> PROBLEM TO WORK ON:
As the answer, give a copy of each line below that includes the word "初中政治教师".

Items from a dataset
◆ ◆ ◆ ◆ ◆
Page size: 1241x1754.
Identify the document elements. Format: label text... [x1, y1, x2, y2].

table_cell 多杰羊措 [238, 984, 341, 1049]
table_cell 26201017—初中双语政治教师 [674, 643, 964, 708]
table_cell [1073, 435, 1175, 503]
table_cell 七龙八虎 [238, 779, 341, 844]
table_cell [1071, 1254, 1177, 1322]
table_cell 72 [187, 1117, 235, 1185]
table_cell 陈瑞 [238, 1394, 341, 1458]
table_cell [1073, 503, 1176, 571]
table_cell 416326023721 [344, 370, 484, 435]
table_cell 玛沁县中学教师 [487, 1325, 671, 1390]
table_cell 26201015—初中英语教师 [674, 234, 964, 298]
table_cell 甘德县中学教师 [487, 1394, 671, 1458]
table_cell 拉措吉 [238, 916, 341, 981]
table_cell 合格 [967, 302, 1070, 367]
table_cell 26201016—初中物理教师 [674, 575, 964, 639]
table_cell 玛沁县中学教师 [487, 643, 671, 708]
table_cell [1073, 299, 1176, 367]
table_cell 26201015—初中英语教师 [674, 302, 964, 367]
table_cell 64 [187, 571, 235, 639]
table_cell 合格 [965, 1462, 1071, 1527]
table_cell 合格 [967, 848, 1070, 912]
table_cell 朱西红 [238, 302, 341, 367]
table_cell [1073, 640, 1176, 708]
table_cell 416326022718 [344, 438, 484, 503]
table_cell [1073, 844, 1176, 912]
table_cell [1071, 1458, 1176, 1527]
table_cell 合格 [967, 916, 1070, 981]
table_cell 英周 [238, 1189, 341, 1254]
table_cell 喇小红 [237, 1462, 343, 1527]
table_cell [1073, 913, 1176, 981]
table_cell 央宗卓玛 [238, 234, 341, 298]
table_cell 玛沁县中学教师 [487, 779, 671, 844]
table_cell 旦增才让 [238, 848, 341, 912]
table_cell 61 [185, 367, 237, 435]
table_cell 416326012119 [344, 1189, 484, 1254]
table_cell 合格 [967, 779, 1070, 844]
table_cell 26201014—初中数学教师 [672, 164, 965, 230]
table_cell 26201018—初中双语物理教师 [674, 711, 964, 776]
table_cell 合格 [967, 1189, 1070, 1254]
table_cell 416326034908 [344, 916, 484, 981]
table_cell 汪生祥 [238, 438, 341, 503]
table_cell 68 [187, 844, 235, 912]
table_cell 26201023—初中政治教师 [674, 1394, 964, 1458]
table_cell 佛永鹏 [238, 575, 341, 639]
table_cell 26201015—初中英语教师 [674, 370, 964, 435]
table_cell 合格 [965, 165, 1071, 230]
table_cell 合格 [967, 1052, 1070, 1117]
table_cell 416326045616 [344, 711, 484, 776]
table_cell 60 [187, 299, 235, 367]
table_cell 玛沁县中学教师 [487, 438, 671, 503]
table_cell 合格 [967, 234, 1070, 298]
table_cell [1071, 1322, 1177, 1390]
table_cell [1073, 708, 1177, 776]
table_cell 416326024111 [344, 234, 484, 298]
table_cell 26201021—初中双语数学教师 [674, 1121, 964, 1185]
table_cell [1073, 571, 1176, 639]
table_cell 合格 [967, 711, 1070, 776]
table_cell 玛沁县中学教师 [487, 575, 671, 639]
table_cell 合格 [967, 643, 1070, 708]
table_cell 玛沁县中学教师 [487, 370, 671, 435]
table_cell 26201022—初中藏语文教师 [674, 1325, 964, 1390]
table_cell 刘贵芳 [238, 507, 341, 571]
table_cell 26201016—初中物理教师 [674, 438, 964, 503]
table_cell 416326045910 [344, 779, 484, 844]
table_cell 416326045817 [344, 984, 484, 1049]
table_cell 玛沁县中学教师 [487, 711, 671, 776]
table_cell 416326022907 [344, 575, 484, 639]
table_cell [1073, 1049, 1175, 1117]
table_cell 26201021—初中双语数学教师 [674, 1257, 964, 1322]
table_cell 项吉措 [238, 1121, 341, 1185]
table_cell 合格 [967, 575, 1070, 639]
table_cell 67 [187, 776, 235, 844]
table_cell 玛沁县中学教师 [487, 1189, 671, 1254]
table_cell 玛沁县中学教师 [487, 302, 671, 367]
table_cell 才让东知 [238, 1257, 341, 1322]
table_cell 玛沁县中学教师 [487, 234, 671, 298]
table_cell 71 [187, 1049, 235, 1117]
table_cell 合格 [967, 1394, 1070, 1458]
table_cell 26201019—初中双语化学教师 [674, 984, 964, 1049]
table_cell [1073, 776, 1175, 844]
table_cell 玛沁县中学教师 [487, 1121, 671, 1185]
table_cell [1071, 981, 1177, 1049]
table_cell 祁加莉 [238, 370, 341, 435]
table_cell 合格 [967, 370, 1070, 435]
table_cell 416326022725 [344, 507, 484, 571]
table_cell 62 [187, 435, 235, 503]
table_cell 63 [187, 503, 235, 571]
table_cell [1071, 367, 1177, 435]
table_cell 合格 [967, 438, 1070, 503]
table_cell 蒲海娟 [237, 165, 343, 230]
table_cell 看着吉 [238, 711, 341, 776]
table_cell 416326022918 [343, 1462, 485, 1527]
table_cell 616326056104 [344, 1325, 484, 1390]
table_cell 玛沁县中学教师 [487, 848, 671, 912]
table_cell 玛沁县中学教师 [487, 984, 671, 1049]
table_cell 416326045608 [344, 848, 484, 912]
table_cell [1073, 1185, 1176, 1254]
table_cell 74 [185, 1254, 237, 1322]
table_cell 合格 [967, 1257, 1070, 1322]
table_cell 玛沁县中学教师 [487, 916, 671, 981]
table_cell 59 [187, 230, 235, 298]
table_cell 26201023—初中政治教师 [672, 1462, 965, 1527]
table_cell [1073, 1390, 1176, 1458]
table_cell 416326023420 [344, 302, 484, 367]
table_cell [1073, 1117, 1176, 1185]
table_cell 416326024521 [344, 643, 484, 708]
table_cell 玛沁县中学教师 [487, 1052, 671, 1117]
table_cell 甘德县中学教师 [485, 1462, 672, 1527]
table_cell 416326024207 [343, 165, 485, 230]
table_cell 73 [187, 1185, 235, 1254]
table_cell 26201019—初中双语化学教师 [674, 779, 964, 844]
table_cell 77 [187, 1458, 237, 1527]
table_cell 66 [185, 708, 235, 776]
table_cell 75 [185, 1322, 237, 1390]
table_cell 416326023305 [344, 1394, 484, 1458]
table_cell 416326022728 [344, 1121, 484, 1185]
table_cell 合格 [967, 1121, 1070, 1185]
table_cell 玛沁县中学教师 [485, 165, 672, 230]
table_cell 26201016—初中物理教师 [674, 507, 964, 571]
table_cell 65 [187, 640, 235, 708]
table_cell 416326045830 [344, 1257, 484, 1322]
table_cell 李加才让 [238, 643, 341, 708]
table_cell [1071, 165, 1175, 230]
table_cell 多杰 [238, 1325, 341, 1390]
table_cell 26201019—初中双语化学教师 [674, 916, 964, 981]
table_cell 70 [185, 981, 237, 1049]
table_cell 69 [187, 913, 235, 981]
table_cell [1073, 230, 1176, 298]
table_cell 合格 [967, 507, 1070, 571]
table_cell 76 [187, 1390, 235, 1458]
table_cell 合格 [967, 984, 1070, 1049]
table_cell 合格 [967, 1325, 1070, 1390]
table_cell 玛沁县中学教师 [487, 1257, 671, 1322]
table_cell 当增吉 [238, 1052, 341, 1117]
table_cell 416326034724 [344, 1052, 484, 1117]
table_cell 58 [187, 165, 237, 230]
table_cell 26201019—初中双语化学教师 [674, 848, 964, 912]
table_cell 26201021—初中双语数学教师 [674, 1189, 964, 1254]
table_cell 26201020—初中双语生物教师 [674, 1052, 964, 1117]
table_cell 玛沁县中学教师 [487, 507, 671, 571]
◆ ◆ ◆ ◆ ◆
> ANSWER SPACE:
table_cell 26201023—初中政治教师 [674, 1394, 964, 1458]
table_cell 26201023—初中政治教师 [672, 1462, 965, 1527]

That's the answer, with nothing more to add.